━━━━━ PASSAGE SHOWN ━━━━━

A walk and pub sounds amazing, let's do it another time for sure!

Hope you have a great half term. X"

 

It sounds like she really means that walking with you and going to a pub next time would be amazing and really wants to do it again.

 

Maybe I'm missing something though?

 

I actually think you are right maritalbliss86. I had initially seen the words 'friend' and thought.....that's that then. I have incidentally shown that message to a few people and they too like you think its fairly positive.

 

She had mentioned when we met up about us meeting with a mutual friend at some point (which I wasn't too keen on when I'm trying to get to know her that way). It is interesting her reply pretty much sounds like she is happy for us to meet together still.

 

What I am going to do is try and cool my emotions down, and let it go on the back burner. I'm going to reply tomorrow afternoon so not to feel like I'm instantly messaging back, essentially saying I look forward to us doing something together when she has time. It is then for her make the next move.

━━━━━ COLLECTED MATERIAL ━━━━━

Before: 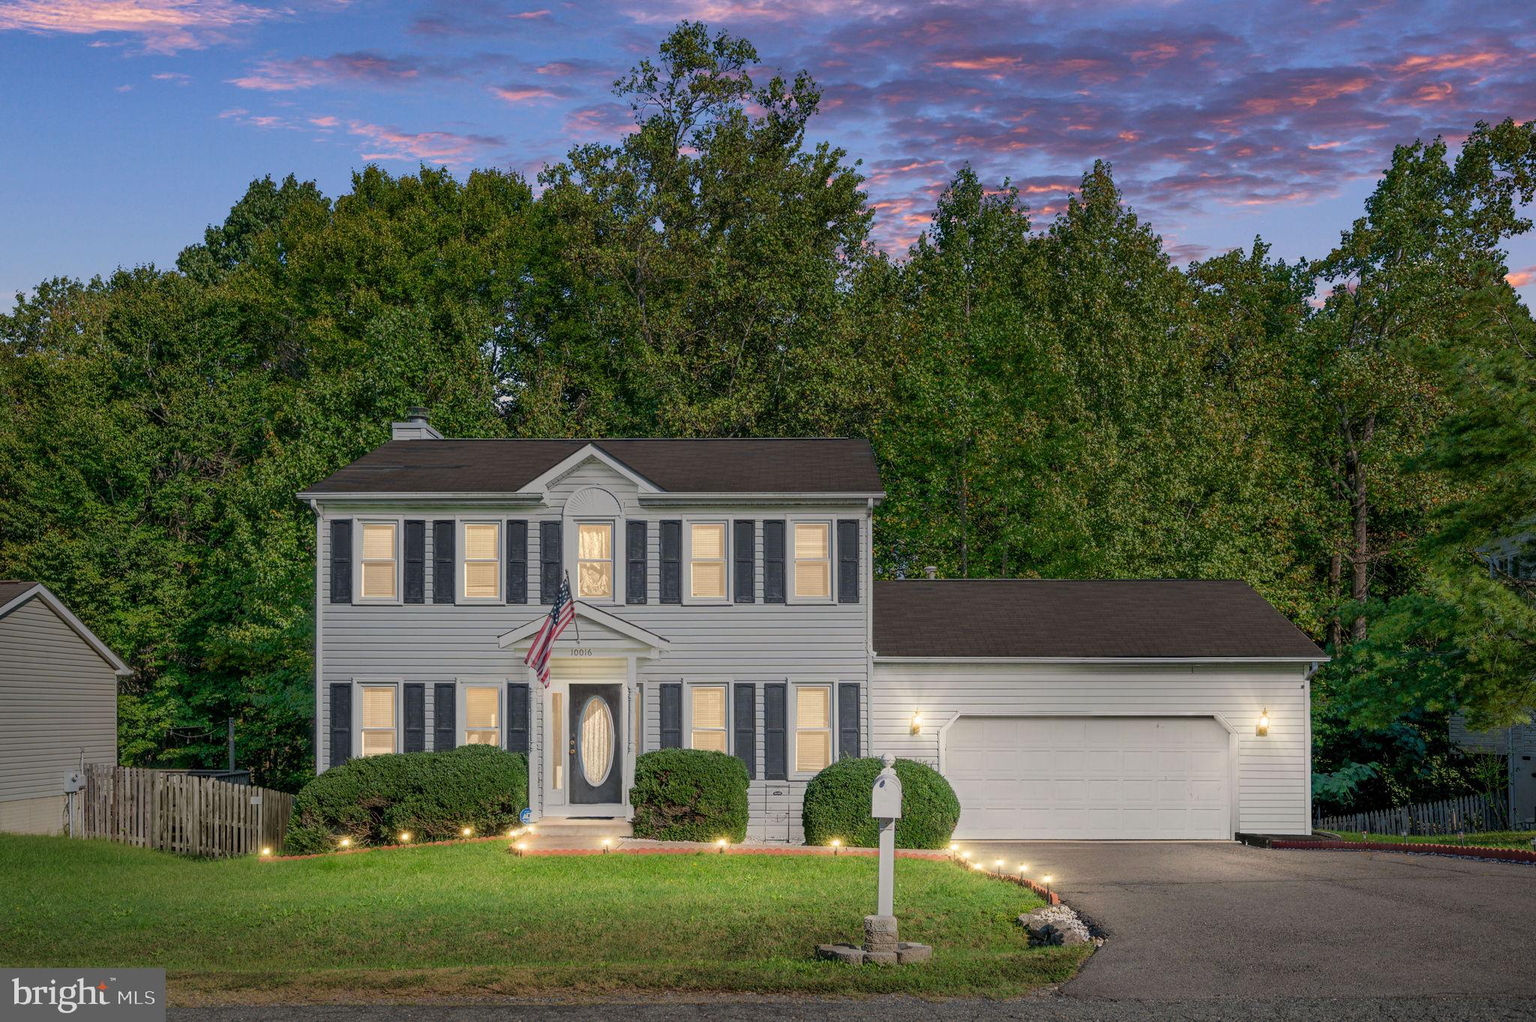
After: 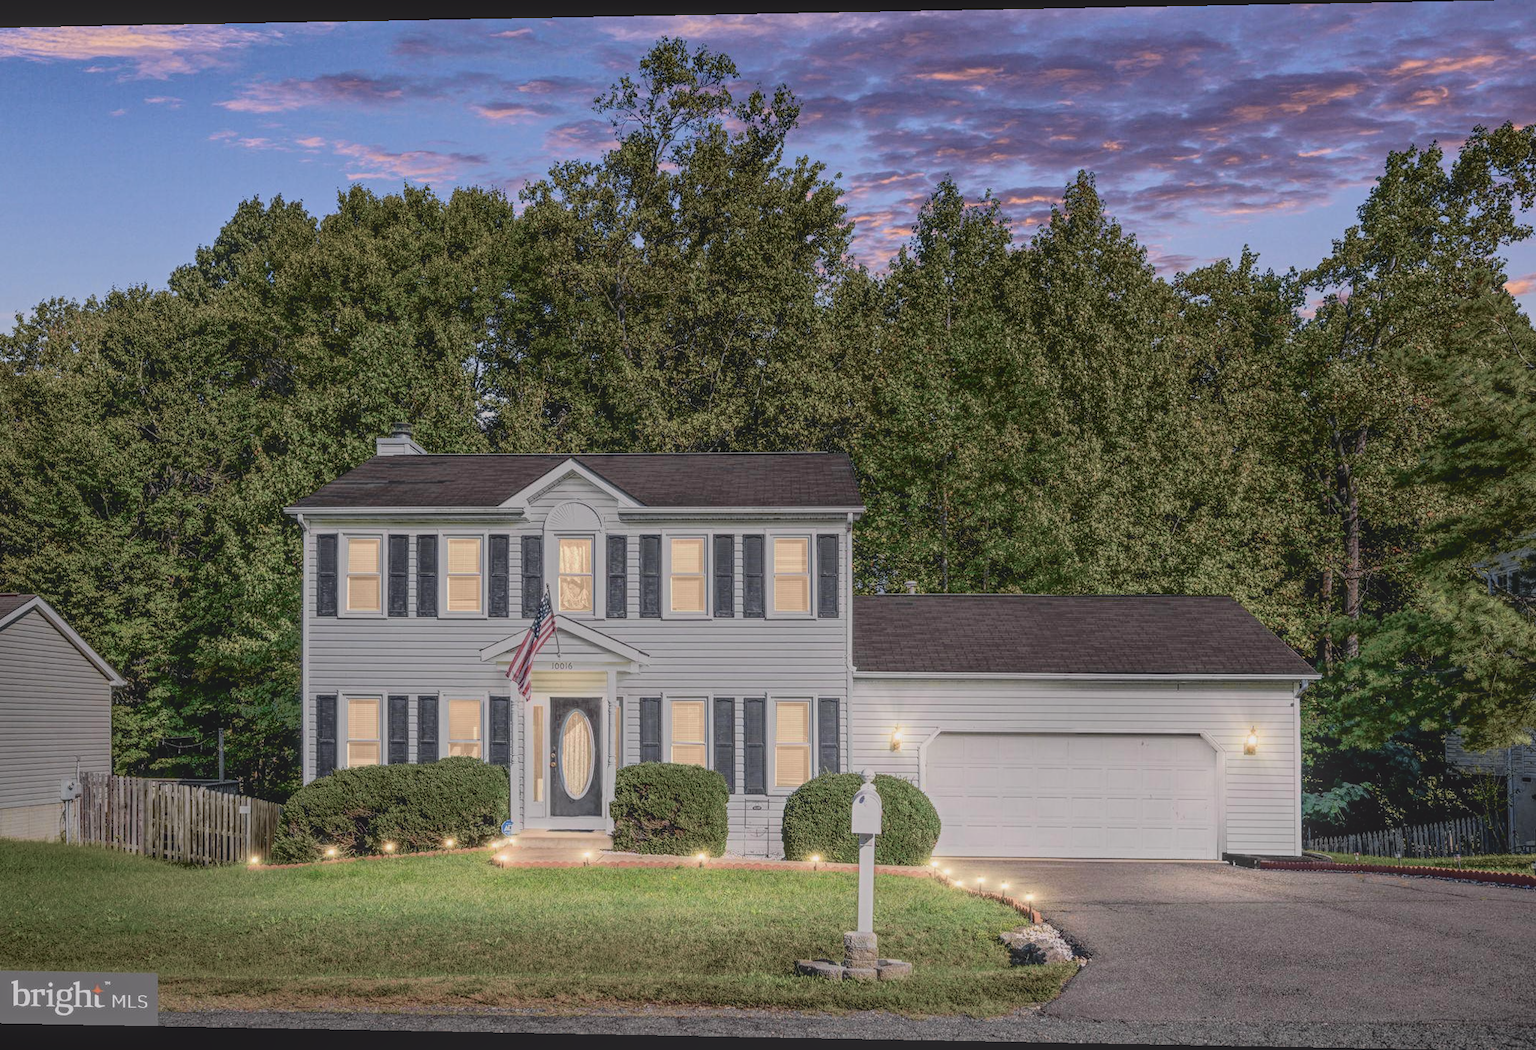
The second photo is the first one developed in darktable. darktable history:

━━━━━

• EXERCISES
1) In the forum discussion, when does the writer plan to send a reply to the message?
2) Translate this sentence from the forum discussion into Spanish: "What I am going to do is try and cool my emotions down, and let it go on the back burner."
3) Continue the forum discussion about the reply message from its last sentence.

• RESULTS OF THE TASKS
1) Tomorrow afternoon.

2) Lo que voy a hacer es intentar calmar mis emociones y dejarlo en segundo plano.

3)
 

I also found out today that my employment at one of my schools includes 6 free counselling/psychotherapy sessions with a local counselling service, so I'll be ringing them up tomorrow and seeing about getting started soon.

 

As I am off teaching work for half term holiday this next week I'm planning to get some good hikes in to aid the weight loss. This coming Tuesday I turn 35, so might head for a drive to the Lake District with the border collie for the day.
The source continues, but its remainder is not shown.